Masker N95 merupakan masker yang melindungi pengguna dari partikel reda dan airborne . Masker ini memiliki kapasitas filter untuk partikel yang lebih mungil daripada masker bedah.

Prof Wiku Adisasmito Ketua Tim Pakar Gugus Tugas Percepatan Pengerjaan Covid-19 mengatakan bahwa masker ini digunakan untuk tenaga medis dengan menangani pasien dengan risiko infeksi tinggi. Wiku menyarankan dokter gigi dan perawat yang menangani penderita risiko infeksi tinggi agar memakai masker ini. “Tenaga medis yang tidak menangani pasien risiko tinggi hanya perlu mengenakan masker hancur, ” kata Wiku dalam video conference, Sabtu (4/4).
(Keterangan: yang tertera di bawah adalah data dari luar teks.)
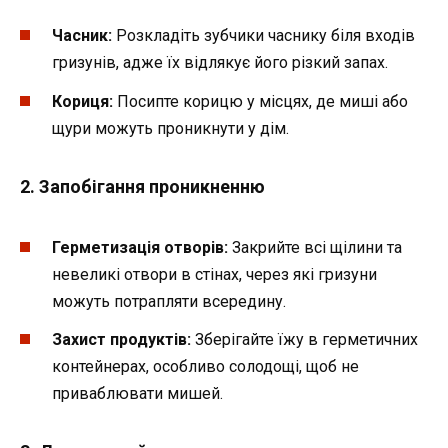
Часник:
Розкладіть зубчики часнику біля входів
гризунів, адже їх відлякує його різкий запах.
Кориця:
Посипте корицю у місцях, де миші або
щури можуть проникнути у дім.
2.
Запобігання проникненню
Герметизація отворів:
Закрийте всі щілини та
невеликі отвори в стінах, через які гризуни
можуть потрапляти всередину.
Захист продуктів:
Зберігайте їжу в герметичних
контейнерах, особливо солодощі, щоб не
приваблювати мишей.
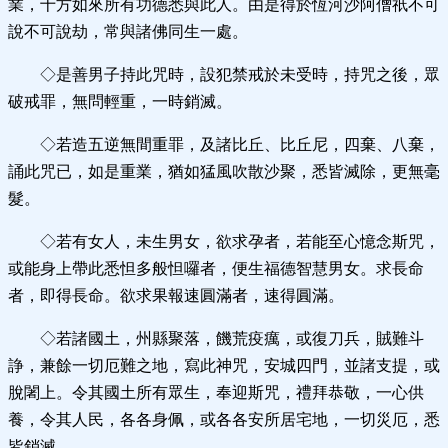
業，十方如來所有功德悉與此人。由是得於恆河沙阿僧祇不可
說不可說劫，常與諸佛同生一處。
◇是善男子持此咒時，設犯禁戒於未受時，持咒之後，眾
破戒罪，無問輕重，一時銷滅。
◇若造五逆無間重罪，及諸比丘、比丘尼，四棄、八棄，
誦此咒已，如是重業，猶如猛風吹散沙聚，悉皆滅除，更無毫
髮。
◇若有女人，未生男女，欲求孕者，若能至心憶念斯咒，
或能身上帶此悉怛多般怛囉者，便生福德智慧男女。求長命
者，即得長命。欲求果報速圓滿者，速得圓滿。
◇若諸國土，州縣聚落，饑荒疫癘，或復刀兵，賊難斗
諍，兼餘一切厄難之地，寫此神咒，安城四門，並諸支提，或
脫闍上。令其國土所有眾生，奉迎斯咒，禮拜恭敬，一心供
養，令其人民，各各身佩，或各各安所居宅地，一切災厄，悉
皆銷滅。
Baca Juga: WHO: Semakin banyak orang muda yang sekarat karena virus corona (covid-19)

Wiku mengatakan bahwa masyarakat hanya menetapkan menggunakan masker kain yang terdiri dari tiga lapis. Jika masker ini sudah basah, maka perlu diganti. “Menggunakan masker kain itu tidak hanya untuk melindungi kita, tapi juga untuk melindungi orang lain, ” kata dia.

Sementara masker bedah menetapkan dipakai oleh tenaga kesehatan serta orang-orang yang sakit.

Apa beda masker N95 serta masker bedah? Selain bisa menyaring partikel yang lebih kecil daripada masker bedah, masker N95 biar didesain untuk menutup rapat paras. Menurut Food and Drug Administration (FDA) yang merupakan badan pengelola obat dan makanan Amerika Serikat (AS), setidaknya 95% partikel sangat kecil tidak menembus masker ini meski tidak sepenuhnya menghilangkan risiko penyakit.

Baca Juga: Tidak disangka, Trump meminta 3M hentikan ekspor masker N95

Klasifikasi penggunaan masker itu dianjurkan untuk mengatasi kelangkaan kedok bedah dan masker N95 untuk tenaga kesehatan yang berhadapan langsung dengan pasien yang terinfeksi virus corona. “Masker sangat tidak efektif untuk masyarakat umum yang tidak mengenakannya dengan benar, ” prawacana Dr. Amesh A. Adalja, senior scholar Johns Hopkins Center for Health Security kepada Health. com.

Yang lebih penting daripada mengenakan kedok adalah physical distancing serta menjaga kejernihan dengan rajin mencuci tangan dengan sabun dan air mengalir memutar tidak selama 20 detik. “Selain itu mulai menghentikan kebiasaan buat menyentuh wajah, hidung, mulut, dan mata karena ini adalah rute-rute paling klasik untuk Covid-19, ” kata Juru Bicara Pemerintah Istimewa Penanganan Virus Corona Achmad Yurianto, Sabtu (4/4).